Debbye Turner
Miss America | Class of 1994
Debbye Turner, who grew up in Jonesboro, Arkansas, was crowned Miss America 1990. After her reign as Miss America, she became a veterinarian. She has appeared on national television and is a motivational speaker on youth-related and Christian topics.
Debrah Lynn “Debbye” Turner was born on September 19, 1965, in Honolulu, Hawaii, to Gussie Turner and Frederick Turner, Jr., who was stationed there in the military. As a child, she set her goal to become a veterinarian but recognized the financial challenges ahead, especially after her parents’ divorce. Living in Jonesboro with her sister, Suzette, and her mother, who became an academic counselor at Arkansas State University (ASU), Turner took a fast-food job at age sixteen and later became a department store clerk and grocery store cashier. She graduated from Jonesboro High School in 1983. In 1986, she graduated cum laude from ASU with a Bachelor of Science degree in agriculture. Still intent on becoming a veterinarian, she followed a path toward a scholarship which had begun several years earlier: beauty pageants.
Her first pageant had been Miss Black Teenage World in 1981, and she was first runner-up. She won the title of Northeast Arkansas Junior Miss that same year and was a semi-finalist in the 1982 Arkansas Junior Miss pageant. In 1983, she won the Jonesboro High School Valentines Sweetheart pageant, after which she was approached by the director of the Miss Jonesboro pageant, who encouraged her to enter that competition as her first pageant in the Miss America system. Turner was interested because the Miss America scholarship program was the largest source of scholarships in the world for young women. She placed as second- and first runner-up, respectively, in the Miss Jonesboro pageants of 1983 and 1984.
Turner then won three local pageants—Miss Arkansas State University (1985), Miss White River (1986), and Miss Northeast Arkansas (1987)—through which she went to the Miss Arkansas pageant three times and finished twice as first runner-up.
She entered graduate school in 1988 as a veterinary student at the University of Missouri at Columbia, thus becoming eligible for the Miss Missouri system. Turner won the Miss Columbia pageant in February 1989; won the Miss Missouri pageant that summer; and went in September to Atlantic City, New Jersey, where she was crowned Miss America 1990 and became the first delegate from Missouri to win the title.

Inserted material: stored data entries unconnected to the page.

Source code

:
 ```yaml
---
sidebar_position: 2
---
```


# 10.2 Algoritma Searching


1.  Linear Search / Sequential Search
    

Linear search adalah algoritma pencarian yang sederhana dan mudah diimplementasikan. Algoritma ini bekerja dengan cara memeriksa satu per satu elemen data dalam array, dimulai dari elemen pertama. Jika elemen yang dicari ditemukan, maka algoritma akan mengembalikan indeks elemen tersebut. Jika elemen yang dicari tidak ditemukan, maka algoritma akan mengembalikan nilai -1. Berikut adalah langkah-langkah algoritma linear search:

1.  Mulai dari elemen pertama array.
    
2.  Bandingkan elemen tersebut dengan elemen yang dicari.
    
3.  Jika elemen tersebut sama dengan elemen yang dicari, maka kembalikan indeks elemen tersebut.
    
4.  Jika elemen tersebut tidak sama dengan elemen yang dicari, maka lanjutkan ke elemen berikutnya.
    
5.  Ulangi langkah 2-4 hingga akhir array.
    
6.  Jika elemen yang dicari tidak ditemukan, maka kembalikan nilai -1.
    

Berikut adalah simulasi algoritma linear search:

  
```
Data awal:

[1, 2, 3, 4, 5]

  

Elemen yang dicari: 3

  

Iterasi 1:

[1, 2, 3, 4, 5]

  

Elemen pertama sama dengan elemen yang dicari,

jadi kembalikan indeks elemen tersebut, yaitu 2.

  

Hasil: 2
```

After her reign as Miss America, she achieved her goal of becoming a veterinarian when she graduated from the University of Missouri in 1991 with a Doctorate of Veterinary Medicine. Since then, she has added other roles, including television host on the PBS series The Gentle Doctor (1995–98) and as a regular guest discussing animal issues on CBS’s The Early Show. She received an Emmy nomination for her own regional program, Show Me St. Louis (1995–2001). She does not currently practice veterinary medicine; but as a motivational speaker, she continues to carry her message about responsible pet ownership, education, and personal achievement around the world.
In 1998, she was named a Distinguished Alumna of ASU, where she established the Debbye Turner Scholarship and the Gussie Turner Memorial Scholarship in memory of her mother. She has spoken to hundreds of thousands of people at hundreds of schools, youth organizations, and college commencement ceremonies, including Auburn, Cornell, and Notre Dame. She has hosted the Miss Missouri, Miss Florida, and Miss Georgia pageants and appeared as a guest on such television programs as The Late Show with David Letterman, Oprah, and the Today show.
She has served on local, state, and national boards, including the Children’s Miracle Network, the National Council on Youth Leadership, and the National Advisory Child Health and Human Development Council (part of the National Institutes of Health). She resides in New York City and has completed both the New York Marathon and the Los Angeles Marathon. She married Gerald Bell in 2008; the couple has a daughter.